According to the rheology text below, why could two-point passive microrheology not be performed?

◆ **Quoted text**
— begin —
Fluid rheology and passive microrheology

The steady shear rheology experiments were performed on a stress-controlled shear rheometer (T.A. Instruments, model AR-G2), with a cone-plate of 60 mm diameter and 1° of angle, and with a plate-plate geometry of 60 mm diameter and a gap of 100 μm. Steady shear flow curves were obtained in the range of shear rates, $0.1\le \dot{\gamma }/{\mathrm{s}}^{-1}\le 10\hspace{0.17em}000$, and were carried out at 20.0 °C. For the rheological extensional flow experiments, a Haake CaBER-1 capillary break-up extensional rheometer (Thermo Haake GmbH) was used, equipped with circular plates 4 mm in diameter and a laser micrometer to follow the time evolution of the filament diameter. In the present study, the initial and the final gap between plates were set to 2.0 and 6.56 mm, respectively. Fluid samples were carefully loaded between the plates using a syringe to ensure the absence of trapped air within the sample. As the fluids to be characterized are only very weakly elastic, the oscillatory tests could not be performed using shear rheometers due to their limited sensitivity. Instead, one-point passive microrheology was used to determine the viscoelastic storage and loss moduli, G′ and G″, respectively, for all fluids (including real blood samples and blood analogues).^{35, 36} Microrheology is also preferred when the material is available only in very small quantities ($\le 1\hspace{0.17em}\text{ml}$). Note that two-point passive microrheology could not be performed due to aggregation of tracer particles at higher concentrations, resulting in poor statistics.³⁷

Passive microrheology is based on the diffusivity of tracer particles dispersed in a solution. For a spherical particle with a radius a diffusing in a Newtonian liquid of viscosity η, the particle's mean square displacement (MSD) is the averaged squared distance that the tracer particle travels in a given time interval, referred to as lag time (τ)

$$⟨\Delta x^2(\tau )⟩=⟨{[x(t+\tau )-x(t)]}^2⟩,$$ (1)

where x is the tracer position in one dimension, t is time and ⟨ ⟩ refers to the time and ensemble average of all the tracer particles.^{37, 38}

The MSD is then related to the diffusivity D via ⟨Δx² (τ)⟩ = 2D where

$$D=\frac{k_{B}T}{6\pi \eta a}.$$ (2)
— end —
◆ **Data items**
— begin —
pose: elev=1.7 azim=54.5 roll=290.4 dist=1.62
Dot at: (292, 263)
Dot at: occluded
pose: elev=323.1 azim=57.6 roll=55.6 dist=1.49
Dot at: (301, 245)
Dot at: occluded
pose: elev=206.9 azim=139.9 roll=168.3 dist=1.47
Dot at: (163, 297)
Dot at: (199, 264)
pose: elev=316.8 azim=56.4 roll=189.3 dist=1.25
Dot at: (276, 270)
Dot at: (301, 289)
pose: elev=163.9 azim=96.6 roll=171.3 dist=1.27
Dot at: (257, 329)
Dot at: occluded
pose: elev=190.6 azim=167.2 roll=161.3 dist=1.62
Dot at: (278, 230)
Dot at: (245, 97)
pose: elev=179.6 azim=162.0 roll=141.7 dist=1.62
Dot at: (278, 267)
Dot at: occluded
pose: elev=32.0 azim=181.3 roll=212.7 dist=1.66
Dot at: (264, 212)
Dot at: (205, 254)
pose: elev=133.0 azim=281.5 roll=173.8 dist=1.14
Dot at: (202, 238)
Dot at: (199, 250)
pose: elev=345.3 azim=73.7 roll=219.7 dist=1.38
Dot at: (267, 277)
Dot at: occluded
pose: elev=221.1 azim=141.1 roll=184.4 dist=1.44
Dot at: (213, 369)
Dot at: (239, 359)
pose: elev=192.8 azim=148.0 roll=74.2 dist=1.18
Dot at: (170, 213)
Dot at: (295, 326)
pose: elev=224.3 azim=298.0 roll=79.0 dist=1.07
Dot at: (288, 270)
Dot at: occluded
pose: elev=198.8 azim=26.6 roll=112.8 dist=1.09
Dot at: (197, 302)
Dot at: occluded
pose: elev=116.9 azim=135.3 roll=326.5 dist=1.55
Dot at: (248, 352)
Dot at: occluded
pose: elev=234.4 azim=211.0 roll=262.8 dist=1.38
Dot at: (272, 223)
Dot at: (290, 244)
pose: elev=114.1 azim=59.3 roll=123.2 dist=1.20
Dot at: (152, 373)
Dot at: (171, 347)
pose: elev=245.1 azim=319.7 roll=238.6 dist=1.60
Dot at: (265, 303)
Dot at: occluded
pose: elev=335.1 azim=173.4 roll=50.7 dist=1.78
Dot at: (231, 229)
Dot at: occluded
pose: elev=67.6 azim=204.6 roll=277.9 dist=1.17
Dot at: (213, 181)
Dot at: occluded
— end —
◆ **Result of the exercise**
Tracer particles aggregated at higher concentrations, which resulted in poor statistics.